Cependant, l'année 1991 a permis de mieux percevoir les faiblesses et les insuffisances de l'opération « grand marché ». Supprimer des barrières ne peut suffire pour « muscler » les entreprises, pour susciter les regroupements et les coopérations transfrontalières, nécessaires pour retrouver une compétitivité bien souvent perdue, notamment face aux Japonais. Une action volontariste est nécessaire pour organiser l'espace communautaire. L'Acte unique, en dépit d'une conception d'ensemble d'inspiration très libérale, prévoyait de telles politiques d'accompagnement. Elles n'ont été entreprises qu'avec beaucoup de timidité.

1991 a été aussi l'année de l'affaire De Havilland, c'est-à-dire du veto, très contestable, opposé, au nom de la concurrence, par la Commission de Bruxelles au rachat de cet avionneur canadien par l'Aérospatiale (France) et Alenia (Italie). Dans le même temps, les efforts, il est vrai tardifs, consentis en matière industrielle par l'exécutif bruxellois échouaient assez piteusement, qu'il s'agisse de créer un pôle électronique communautaire ou encore d'assurer de manière efficace la promotion d'une norme européenne de télévision à haute définition (TVDH). Faute d'une stratégie collective, l'industrie électronique communautaire – semi-conducteurs, électronique grand public, informatique – est mal partie, au point qu'inverser la tendance pourrait se révéler hors de portée.

Malheureusement, à Maastricht, les chefs d'État et de gouvernement des Douze n'ont pas pris les orientations qui auraient pu permettre de corriger les lacunes d'une Communauté trop libérale. Certes, le champ des compétences de la Communauté a été élargi. Dans certains domaines, tel l'environnement, les décisions pourront, plus facilement que dans le passé, être prises à la majorité qualifiée. Mais ce ne sera pas le cas, les Anglais et les Allemands, allergiques à l'intervention des pouvoirs publics, y ont veillé en matière de politique industrielle. Les Français, à juste titre, l'ont regretté.

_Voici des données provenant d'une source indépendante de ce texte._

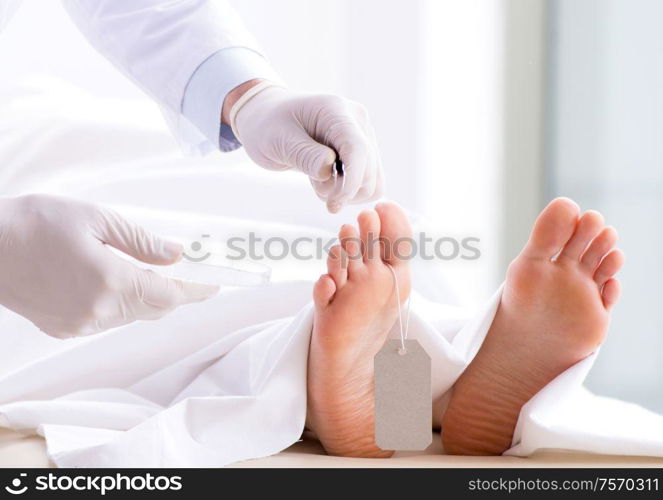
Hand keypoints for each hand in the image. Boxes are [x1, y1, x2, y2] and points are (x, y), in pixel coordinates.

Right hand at [0, 194, 217, 337]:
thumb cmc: (36, 222)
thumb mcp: (96, 219)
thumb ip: (141, 241)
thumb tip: (176, 254)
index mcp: (111, 280)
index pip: (170, 294)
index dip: (196, 290)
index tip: (214, 285)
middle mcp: (99, 310)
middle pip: (155, 308)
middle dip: (175, 293)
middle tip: (190, 276)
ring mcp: (80, 324)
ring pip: (132, 315)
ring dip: (147, 298)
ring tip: (151, 273)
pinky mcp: (64, 329)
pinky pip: (107, 320)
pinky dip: (121, 304)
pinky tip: (116, 283)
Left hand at [224, 80, 383, 212]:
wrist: (269, 119)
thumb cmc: (269, 125)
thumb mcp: (277, 139)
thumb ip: (304, 155)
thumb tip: (328, 170)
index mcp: (336, 111)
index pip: (357, 149)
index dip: (350, 181)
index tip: (333, 205)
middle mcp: (358, 122)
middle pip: (369, 170)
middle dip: (342, 189)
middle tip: (313, 184)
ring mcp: (364, 137)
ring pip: (373, 182)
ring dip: (347, 193)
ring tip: (318, 181)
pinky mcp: (364, 153)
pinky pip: (369, 184)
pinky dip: (350, 192)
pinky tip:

Comment, par ailleurs, se montrer satisfait de ce qui a été décidé en matière sociale ? La Charte européenne des droits sociaux fondamentaux, adoptée voici deux ans – il est vrai à onze – n'a pas reçu le moindre début d'application pratique en raison de l'hostilité du Royaume-Uni. Ces mêmes onze États membres entendent qu'une réglementation minimale soit arrêtée au niveau européen. La présidence néerlandaise, soucieuse de faciliter la tâche aux Anglais, avait strictement limité les domaines où devrait jouer la majorité qualifiée : conditions de travail, information des travailleurs, égalité de traitement hommes-femmes. Cette modération n'a pas été payée de retour : M. Major n'a pas cru devoir faire le moindre geste et c'est donc à onze, sans la Grande-Bretagne, que ce « socle social minimum » sera progressivement mis en place. Politique monétaire, politique sociale, le gouvernement britannique joue l'Europe à la carte. Personne ne croit qu'il y gagnera en influence.

L'amorce d'un processus

Ce sont encore les Anglais qui ont bataillé pour limiter la portée des « actions communes » susceptibles d'être entreprises en matière de politique étrangère et de sécurité. La règle d'or concernant ces actions restera l'unanimité ; seules des modalités d'application accessoires pourront, à condition que le Conseil en décide ainsi, être adoptées à la majorité qualifiée. « C'est l'amorce d'un processus », fait-on valoir du côté français. Il reste que les Britanniques, réfractaires au concept de politique étrangère commune parce que, encore une fois, il s'agirait, à leurs yeux, d'un regrettable abandon de souveraineté, pourront, s'ils le souhaitent, bloquer toute initiative. L'orientation approuvée en matière de défense, compromis entre ceux qui plaident pour une défense commune (la France, l'Allemagne, la Belgique, l'Espagne) et ceux qui souhaitent ne rien faire de sérieux en dehors de l'OTAN (le Royaume-Uni, les Pays-Bas, le Danemark), donne au moins la possibilité de préparer l'avenir en renforçant les liens entre la Communauté et l'Union de l'Europe occidentale (UEO), une organisation qui, pour devenir « le bras armé » de l'union politique, devra commencer par être quelque peu revitalisée.